_Travail à faire_: Reproduisez à l'identique la liste ci-dessous, de la première à la dernière ligne.

>>>>>

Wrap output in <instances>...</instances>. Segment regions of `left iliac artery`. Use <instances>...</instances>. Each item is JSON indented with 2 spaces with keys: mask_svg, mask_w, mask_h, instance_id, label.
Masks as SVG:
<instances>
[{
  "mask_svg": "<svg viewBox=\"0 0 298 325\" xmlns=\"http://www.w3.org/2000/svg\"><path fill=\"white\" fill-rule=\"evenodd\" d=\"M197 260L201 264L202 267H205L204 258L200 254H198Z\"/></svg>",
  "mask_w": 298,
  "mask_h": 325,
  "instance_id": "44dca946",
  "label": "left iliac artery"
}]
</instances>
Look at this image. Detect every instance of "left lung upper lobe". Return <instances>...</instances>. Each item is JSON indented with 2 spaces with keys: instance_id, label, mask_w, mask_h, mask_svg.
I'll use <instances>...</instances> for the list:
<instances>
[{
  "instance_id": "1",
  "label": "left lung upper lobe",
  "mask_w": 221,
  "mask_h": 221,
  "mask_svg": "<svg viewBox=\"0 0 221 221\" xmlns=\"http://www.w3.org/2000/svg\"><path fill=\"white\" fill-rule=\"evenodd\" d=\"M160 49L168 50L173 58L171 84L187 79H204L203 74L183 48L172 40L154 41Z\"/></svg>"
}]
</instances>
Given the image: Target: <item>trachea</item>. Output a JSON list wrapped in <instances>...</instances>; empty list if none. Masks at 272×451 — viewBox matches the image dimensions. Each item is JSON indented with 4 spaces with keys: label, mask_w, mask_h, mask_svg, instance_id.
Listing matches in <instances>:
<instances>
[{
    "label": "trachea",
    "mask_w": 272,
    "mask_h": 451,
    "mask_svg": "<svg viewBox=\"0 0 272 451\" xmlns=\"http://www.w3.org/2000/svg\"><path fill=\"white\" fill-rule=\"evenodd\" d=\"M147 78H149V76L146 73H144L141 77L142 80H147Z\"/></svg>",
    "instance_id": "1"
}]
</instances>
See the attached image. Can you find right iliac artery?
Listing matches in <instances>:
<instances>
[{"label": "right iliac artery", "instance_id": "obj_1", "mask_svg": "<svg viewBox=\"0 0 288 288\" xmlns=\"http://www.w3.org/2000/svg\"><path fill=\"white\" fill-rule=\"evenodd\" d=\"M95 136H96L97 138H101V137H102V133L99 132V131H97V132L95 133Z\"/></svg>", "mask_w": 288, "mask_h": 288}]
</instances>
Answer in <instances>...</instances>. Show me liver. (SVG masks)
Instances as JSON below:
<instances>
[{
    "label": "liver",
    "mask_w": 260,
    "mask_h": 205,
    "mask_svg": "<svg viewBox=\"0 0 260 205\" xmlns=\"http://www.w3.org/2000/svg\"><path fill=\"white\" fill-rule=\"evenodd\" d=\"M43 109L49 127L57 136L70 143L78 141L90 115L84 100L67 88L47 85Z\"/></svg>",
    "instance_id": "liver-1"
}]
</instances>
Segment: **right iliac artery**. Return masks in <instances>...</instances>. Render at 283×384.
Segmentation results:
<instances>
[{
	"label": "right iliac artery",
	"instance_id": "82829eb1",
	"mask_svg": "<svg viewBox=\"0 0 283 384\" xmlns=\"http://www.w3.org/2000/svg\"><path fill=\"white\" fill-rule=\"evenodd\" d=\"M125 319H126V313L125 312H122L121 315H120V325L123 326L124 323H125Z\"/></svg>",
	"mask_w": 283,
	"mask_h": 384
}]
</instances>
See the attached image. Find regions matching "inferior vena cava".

<<<<<

_Corrigé_:
Wrap output in <instances>...</instances>. Segment regions of `left iliac artery`. Use <instances>...</instances>. Each item is JSON indented with 2 spaces with keys: mask_svg, mask_w, mask_h, instance_id, label.
Masks as SVG:
<instances>
[{
  "mask_svg": "<svg viewBox=\"0 0 298 325\" xmlns=\"http://www.w3.org/2000/svg\"><path fill=\"white\" fill-rule=\"evenodd\" d=\"M197 260L201 264L202 267H205L204 258L200 254H198Z\"/></svg>",
  "mask_w": 298,
  "mask_h": 325,
  "instance_id": "44dca946",
  "label": "left iliac artery"
}]
</instances>
Look at this image. Detect every instance of "left lung upper lobe". Return <instances>...</instances>. Each item is JSON indented with 2 spaces with keys: instance_id, label, mask_w, mask_h, mask_svg.
I'll use <instances>...</instances> for the list:
<instances>
[{
  "instance_id": "1",
  "label": "left lung upper lobe",
  "mask_w": 221,
  "mask_h": 221,
  "mask_svg": "<svg viewBox=\"0 0 221 221\" xmlns=\"http://www.w3.org/2000/svg\"><path fill=\"white\" fill-rule=\"evenodd\" d=\"M160 49L168 50L173 58L171 84L187 79H204L203 74L183 48L172 40L154 41Z\"/></svg>"
}]
</instances>
Given the image: Target: <item>trachea</item>. Output a JSON list wrapped in <instances>...</instances>; empty list if none. Masks at 272×451 — viewBox matches the image dimensions. Each item is JSON indented with 4 spaces with keys: label, mask_w, mask_h, mask_svg, instance_id.
Listing matches in <instances>:
<instances>
[{
    "label": "trachea",
    "mask_w": 272,
    "mask_h": 451,
    "mask_svg": "<svg viewBox=\"0 0 272 451\" xmlns=\"http://www.w3.org/2000/svg\"><path fill=\"white\" fill-rule=\"evenodd\" d=\"M147 78H149V76L146 73H144L141 77L142 80H147Z\"/></svg>",
    "instance_id": "1"
}]
</instances>
See the attached image. Can you find right iliac artery?
Listing matches in <instances>:
<instances>
[{"label": "right iliac artery", "instance_id": "obj_1", "mask_svg": "<svg viewBox=\"0 0 288 288\" xmlns=\"http://www.w3.org/2000/svg\"><path fill=\"white\" fill-rule=\"evenodd\" d=\"M95 136H96L97 138H101V137H102V133L99 132V131H97V132L95 133Z\"/></svg>", "mask_w": 288, "mask_h": 288}]
</instances>
Answer in <instances>...</instances>. Show me liver. (SVG masks)
Instances as JSON below:
<instances>
[{
    "label": "liver",
    "mask_w": 260,
    "mask_h": 205,
    "mask_svg": "<svg viewBox=\"0 0 260 205\" xmlns=\"http://www.w3.org/2000/svg\"><path fill=\"white\" fill-rule=\"evenodd\" d=\"M43 109L49 127L57 136L70 143L78 141L90 115L84 100L67 88L47 85Z\"/></svg>",
    "instance_id": "liver-1"
}]
</instances>
Segment: **right iliac artery**. Return masks in <instances>...</instances>. Render at 283×384.
Segmentation results:
<instances>
[{
	"label": "right iliac artery",
	"instance_id": "82829eb1",
	"mask_svg": "<svg viewBox=\"0 0 283 384\" xmlns=\"http://www.w3.org/2000/svg\"><path fill=\"white\" fill-rule=\"evenodd\" d=\"M125 319H126V313L125 312H122L121 315H120V325L123 326L124 323H125Z\"/></svg>",
	"mask_w": 283,
	"mask_h": 384
}]
</instances>
See the attached image. Find regions matching "inferior vena cava".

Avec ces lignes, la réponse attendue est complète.